Meg tried other shoes but found none that fitted, or that she liked. Maybe she would have to go to another store after all.
“Try the blue ones.” Edward Swann spoke from behind the counter.
She went to the window and caught a glimpse of the maple trees on the other side of the road, their branches bending to the harsh wind. Beyond them the North Saskatchewan River flowed brown and serene on its journey to the Arctic. Over all, the sky hung grey and weighted with snow.

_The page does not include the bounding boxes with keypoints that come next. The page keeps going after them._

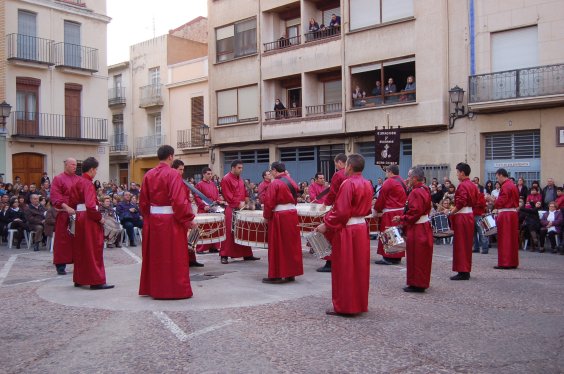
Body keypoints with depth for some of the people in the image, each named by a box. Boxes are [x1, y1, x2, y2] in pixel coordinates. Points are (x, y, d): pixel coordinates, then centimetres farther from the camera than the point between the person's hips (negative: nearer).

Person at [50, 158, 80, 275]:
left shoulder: (79, 179, 12)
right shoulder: (58, 179, -1)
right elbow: (55, 197, -10)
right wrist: (66, 207, -22)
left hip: (78, 213, 4)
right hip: (64, 214, -4)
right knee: (63, 239, -1)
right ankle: (60, 265, 6)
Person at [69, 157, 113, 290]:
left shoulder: (77, 182, 12)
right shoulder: (88, 183, -16)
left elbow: (72, 202, 17)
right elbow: (90, 205, -26)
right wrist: (100, 218, -16)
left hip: (80, 218, 9)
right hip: (89, 220, -9)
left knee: (81, 249, 16)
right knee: (94, 249, -4)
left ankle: (79, 279, 25)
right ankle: (96, 281, -1)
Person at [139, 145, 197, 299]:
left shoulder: (148, 175, 6)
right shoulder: (173, 174, -13)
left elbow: (143, 201, 9)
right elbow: (180, 200, -19)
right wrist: (189, 220, -12)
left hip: (152, 220, 6)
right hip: (170, 221, -6)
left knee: (155, 255, 16)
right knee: (174, 257, 2)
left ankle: (152, 288, 25)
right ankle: (176, 289, 8)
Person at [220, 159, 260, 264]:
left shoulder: (240, 179, 16)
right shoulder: (226, 179, -8)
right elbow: (228, 196, -14)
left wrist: (243, 202, 3)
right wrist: (238, 204, -16)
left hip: (241, 208, 8)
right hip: (231, 209, -7)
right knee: (229, 233, -7)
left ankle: (247, 254, 14)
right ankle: (224, 255, -1)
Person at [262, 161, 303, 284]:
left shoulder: (274, 183, -12)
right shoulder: (291, 181, 9)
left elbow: (269, 202, -13)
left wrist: (266, 216, -1)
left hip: (279, 216, -7)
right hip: (292, 213, 7)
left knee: (278, 246, 1)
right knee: (291, 244, 12)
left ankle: (277, 275, 5)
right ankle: (291, 273, 19)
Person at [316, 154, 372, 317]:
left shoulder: (348, 184, -17)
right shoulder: (367, 184, 8)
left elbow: (340, 211, -20)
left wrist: (326, 224, -13)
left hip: (347, 230, -8)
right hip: (362, 228, 8)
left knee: (344, 269, 1)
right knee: (360, 267, 14)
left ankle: (343, 307, 7)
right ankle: (360, 303, 23)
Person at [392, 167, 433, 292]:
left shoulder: (416, 192, -20)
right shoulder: (425, 189, 10)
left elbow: (415, 212, -24)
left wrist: (401, 218, -11)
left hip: (417, 229, -10)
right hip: (425, 226, 10)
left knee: (416, 257, -1)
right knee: (422, 257, 16)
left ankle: (417, 284, 6)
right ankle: (421, 282, 25)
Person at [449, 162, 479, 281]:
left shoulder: (462, 185, -15)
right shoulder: (473, 186, 12)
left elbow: (460, 203, -21)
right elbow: (476, 202, 15)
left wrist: (450, 213, -13)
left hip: (462, 217, -9)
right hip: (470, 215, 9)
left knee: (460, 244, -4)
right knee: (467, 244, 13)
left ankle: (462, 272, -1)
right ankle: (466, 271, 19)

Meg leaned over the shelf but couldn’t quite reach the blue shoes. She wanted them, hankered for them. Why did she have to have sensible, serviceable runners? She craved those blue shoes. She climbed on the table, sat sideways, and put the shoes on.
The room spun around her — or was she spinning? Walls, table, shelves, dissolved into the spinning. She cried out.
Light spun, dissolved into mist, solidified.
A girl called, “Derry, Derry, where are you? Hannah wants us and she’s angry.”